As a 53 year old life long resident of California, the most amazing thing about our situation is the ability of the liberal chowderheads to deny that back when California was a conservative state,life was always getting better; now that the communist liberals have achieved so much destruction of the division of labor, and imposed their psychotic and megalomaniacal vision of environmentalism, they expect us to think things are better now than they were then because now we have gay marriage and hi speed rail.

We are friggn' doomed, I tell you. I cannot believe that people this stupid, this crazy, and this evil, are going to somehow pull of their flat spin and save themselves. Kalifornia is going to become so bad that people will start moving to South Africa to escape to a better life, relatively.

Posted by: James Solbakken | Oct 10, 2012 12:04:49 PM

I don't think the study is keeping up with the evolution of state tax policies. In WA the state taxes businesses on revenue not profits. How can it be in top twenty let alone #6?

Further, WA now has a destination based sales tax. As a business, if you're out in Ephrata and you sell a product to a company in Seattle, you pay Seattle sales tax not Ephrata's. Further, for that honor you have to pay Seattle B&O tax, other taxes, and register as a business in Seattle, which means adhering to all of deep blue labor laws the people in Seattle can dream up. ( Employ at least five people? You must provide paid sick leave for all of your workers! )

I suspect these kinds of shenanigans weren't evaluated by the Tax Foundation.

Posted by: oddhan | Oct 10, 2012 8:24:47 AM

Very definitive, 2L. I wish my state which gets 5% of its revenue from CIT would imitate that pro-business mecca New Hampshire, and get 30% of its revenue from CIT based on this definitive study. 8.5% rate, double weighted sales factor evidently not many other CIT deductions.

Posted by: jimharper | Oct 9, 2012 5:42:06 PM

take a look at the regional data in the PWC report...
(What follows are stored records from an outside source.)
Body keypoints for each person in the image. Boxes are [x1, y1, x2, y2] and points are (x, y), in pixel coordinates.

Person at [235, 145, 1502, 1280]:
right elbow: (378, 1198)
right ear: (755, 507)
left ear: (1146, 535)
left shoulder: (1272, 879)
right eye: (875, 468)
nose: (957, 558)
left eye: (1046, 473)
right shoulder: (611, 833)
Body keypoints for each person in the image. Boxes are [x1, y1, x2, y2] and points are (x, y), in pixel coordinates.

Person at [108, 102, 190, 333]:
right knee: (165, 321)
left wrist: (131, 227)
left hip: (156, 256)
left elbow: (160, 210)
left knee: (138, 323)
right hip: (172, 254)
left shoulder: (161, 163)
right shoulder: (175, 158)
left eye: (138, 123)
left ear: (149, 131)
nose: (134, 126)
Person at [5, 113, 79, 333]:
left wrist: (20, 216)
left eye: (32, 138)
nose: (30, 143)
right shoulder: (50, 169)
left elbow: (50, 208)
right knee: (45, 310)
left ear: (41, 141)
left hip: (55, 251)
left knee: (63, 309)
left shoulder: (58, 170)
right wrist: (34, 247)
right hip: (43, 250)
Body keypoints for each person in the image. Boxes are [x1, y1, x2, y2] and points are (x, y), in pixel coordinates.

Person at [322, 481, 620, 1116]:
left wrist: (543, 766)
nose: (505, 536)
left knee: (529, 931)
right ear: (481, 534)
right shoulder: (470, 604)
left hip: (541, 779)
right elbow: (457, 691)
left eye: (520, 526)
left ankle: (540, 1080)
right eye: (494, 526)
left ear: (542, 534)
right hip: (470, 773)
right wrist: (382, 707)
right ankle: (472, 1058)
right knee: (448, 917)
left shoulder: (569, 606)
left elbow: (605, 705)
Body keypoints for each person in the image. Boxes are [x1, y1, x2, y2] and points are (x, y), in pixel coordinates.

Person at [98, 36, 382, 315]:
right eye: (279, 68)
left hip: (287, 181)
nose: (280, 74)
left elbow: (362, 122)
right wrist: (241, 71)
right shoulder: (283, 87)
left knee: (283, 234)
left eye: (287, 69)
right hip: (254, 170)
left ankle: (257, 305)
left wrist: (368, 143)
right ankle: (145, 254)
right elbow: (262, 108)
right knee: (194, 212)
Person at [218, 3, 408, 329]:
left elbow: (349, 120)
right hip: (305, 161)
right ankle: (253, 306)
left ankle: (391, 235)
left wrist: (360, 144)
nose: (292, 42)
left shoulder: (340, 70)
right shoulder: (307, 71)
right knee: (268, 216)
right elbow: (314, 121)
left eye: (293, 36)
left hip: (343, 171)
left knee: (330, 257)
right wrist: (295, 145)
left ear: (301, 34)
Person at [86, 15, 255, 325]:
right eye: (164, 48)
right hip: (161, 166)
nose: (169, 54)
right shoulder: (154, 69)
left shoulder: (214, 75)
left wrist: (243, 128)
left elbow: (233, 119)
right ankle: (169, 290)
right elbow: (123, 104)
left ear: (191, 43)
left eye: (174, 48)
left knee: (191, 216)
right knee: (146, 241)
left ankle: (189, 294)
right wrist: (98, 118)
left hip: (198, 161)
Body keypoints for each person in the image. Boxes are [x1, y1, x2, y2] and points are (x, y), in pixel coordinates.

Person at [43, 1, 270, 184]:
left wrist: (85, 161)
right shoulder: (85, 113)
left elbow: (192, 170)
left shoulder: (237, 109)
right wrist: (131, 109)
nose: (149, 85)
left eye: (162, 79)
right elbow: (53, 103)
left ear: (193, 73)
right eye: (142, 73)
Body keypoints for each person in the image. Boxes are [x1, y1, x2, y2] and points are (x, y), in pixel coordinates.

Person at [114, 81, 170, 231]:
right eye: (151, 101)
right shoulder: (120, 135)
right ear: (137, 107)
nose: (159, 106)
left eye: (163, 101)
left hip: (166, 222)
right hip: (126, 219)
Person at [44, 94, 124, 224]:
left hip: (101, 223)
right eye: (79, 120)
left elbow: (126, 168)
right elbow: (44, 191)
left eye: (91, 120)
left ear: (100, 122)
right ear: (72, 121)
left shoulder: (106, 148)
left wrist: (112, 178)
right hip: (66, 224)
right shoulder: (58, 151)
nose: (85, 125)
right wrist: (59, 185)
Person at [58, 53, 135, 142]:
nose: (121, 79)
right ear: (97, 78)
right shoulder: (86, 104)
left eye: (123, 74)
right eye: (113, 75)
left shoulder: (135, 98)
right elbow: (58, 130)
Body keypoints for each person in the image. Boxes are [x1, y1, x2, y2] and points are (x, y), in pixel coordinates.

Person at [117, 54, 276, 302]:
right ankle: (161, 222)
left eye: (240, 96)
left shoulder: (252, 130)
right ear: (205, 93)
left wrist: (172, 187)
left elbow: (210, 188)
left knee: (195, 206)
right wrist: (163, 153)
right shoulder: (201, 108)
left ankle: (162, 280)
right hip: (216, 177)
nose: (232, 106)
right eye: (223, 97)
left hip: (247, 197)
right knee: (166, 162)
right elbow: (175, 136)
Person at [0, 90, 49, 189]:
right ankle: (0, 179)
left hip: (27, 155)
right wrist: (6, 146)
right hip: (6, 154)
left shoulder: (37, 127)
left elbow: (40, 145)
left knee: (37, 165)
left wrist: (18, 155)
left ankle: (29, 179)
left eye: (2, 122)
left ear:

https://www.pwcmoneytree.com/MTPublic/ns/nav.jsp%3fpage=notice&iden=B

Posted by: LV | Oct 9, 2012 2:33:25 PM

Finally we have a definitive study which explains why Wyoming and South Dakota are meccas for so many businesses, including innovative corporations (especially high tech and biotech) and why places like California and New York fail to attract businesses and innovators.

Posted by: 2L | Oct 9, 2012 1:07:58 PM

An interesting side note is that the states with a more favorable tax climate have, on average, lower unemployment while the opposite is true of those with less favorable climates. The outliers are Nevada which, while listed as #3 has 12.1% unemployment and Vermont which is listed at #47 but has 5.3% unemployment.